▶ Sección de texto
No es que yo la haya leído: No conozco a nadie que lo haya hecho en estos últimos siglos, pero su estructura es la misma que las telenovelas, radionovelas y novelas por entregas en general; novelerías que diría nuestro Quijote, que ya había por cientos en su época. Y tampoco pensemos que las novelas que se publicaban en los periódicos hace dos siglos debían de ser muy diferentes. Al fin y al cabo, a Don Benito Pérez Galdós le llamaban Benito El Garbancero precisamente porque publicó algunas de sus novelas por entregas en los diarios de la época, y, cuando se lo reprocharon, él respondió que "Había que ganarse los garbanzos". Garbancero, pues.

Así que los seriales son lo que son. Pero de vez en cuando, como las grandes novelas de Galdós publicadas "a cachitos" en los periódicos de hace dos siglos, hay alguna historia por entregas -por episodios- muy bien ambientada, muy interesante, muy crónica de la época magistralmente hecha. Y ésa fue Amar en tiempos revueltos, mientras duró, como lo ha sido Cuéntame cómo pasó, -otra época pero el mismo formato-. 

Lo malo de las cosas bien hechas, a veces, es que los que las hacen no saben parar, y son tan populares que no resisten la tentación de seguir ordeñando la vaca mientras tenga leche. O, como ocurrió con Amar en tiempos revueltos: La serie cambió de cadena, y la nueva le cambió el estilo y comenzó a parecerse menos a una muy interesante y muy documentada crónica de la época y más a una telenovela de amores imposibles, tardíos o, simplemente, enrevesados, sin chicha ni limoná ni fundamento, como diría nuestro Arguiñano.

▶ Datos almacenados
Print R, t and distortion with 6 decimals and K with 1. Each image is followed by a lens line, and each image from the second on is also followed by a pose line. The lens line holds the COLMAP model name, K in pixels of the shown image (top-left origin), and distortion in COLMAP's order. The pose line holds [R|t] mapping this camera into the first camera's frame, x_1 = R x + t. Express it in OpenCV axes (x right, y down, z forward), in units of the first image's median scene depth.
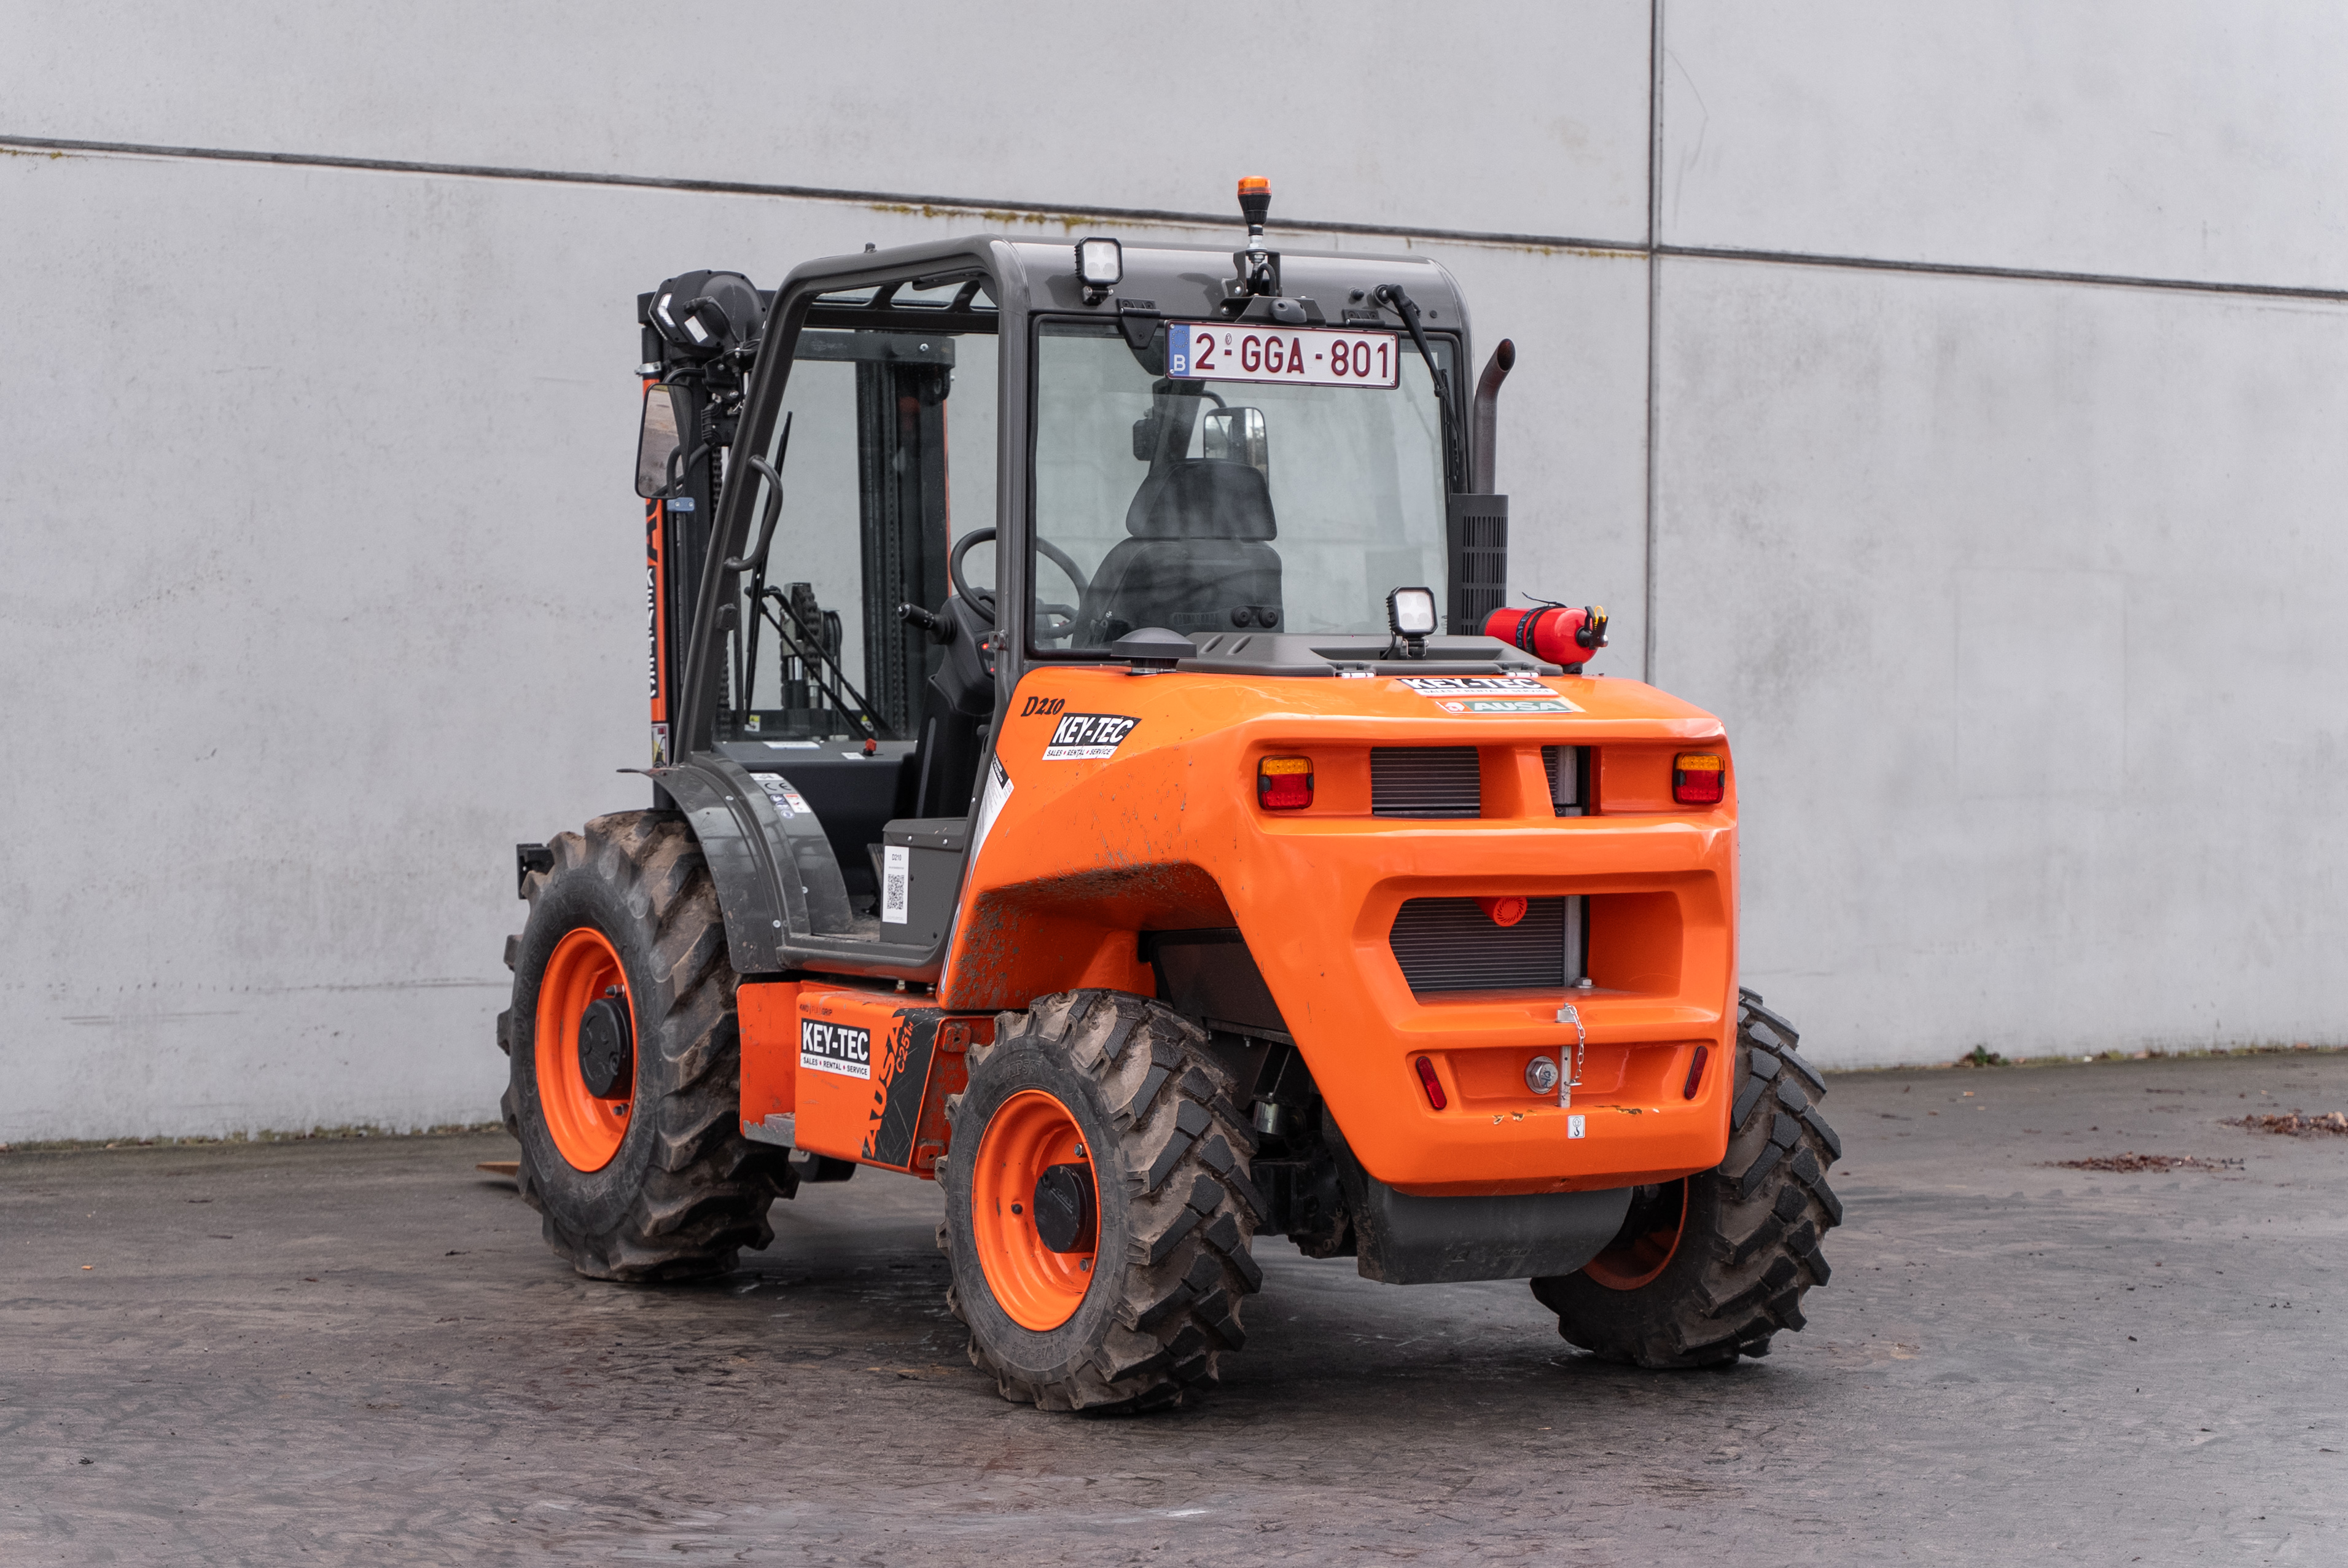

▶ Objetivo del ejercicio
Cite de forma literal el pasaje del texto sobre los seriales que va desde "Lo malo de las" hasta "diría nuestro Arguiñano.", este último incluido. No hace falta consultar el material.

▶ Área de respuesta
Lo malo de las cosas bien hechas, a veces, es que los que las hacen no saben parar, y son tan populares que no resisten la tentación de seguir ordeñando la vaca mientras tenga leche. O, como ocurrió con Amar en tiempos revueltos: La serie cambió de cadena, y la nueva le cambió el estilo y comenzó a parecerse menos a una muy interesante y muy documentada crónica de la época y más a una telenovela de amores imposibles, tardíos o, simplemente, enrevesados, sin chicha ni limoná ni fundamento, como diría nuestro Arguiñano.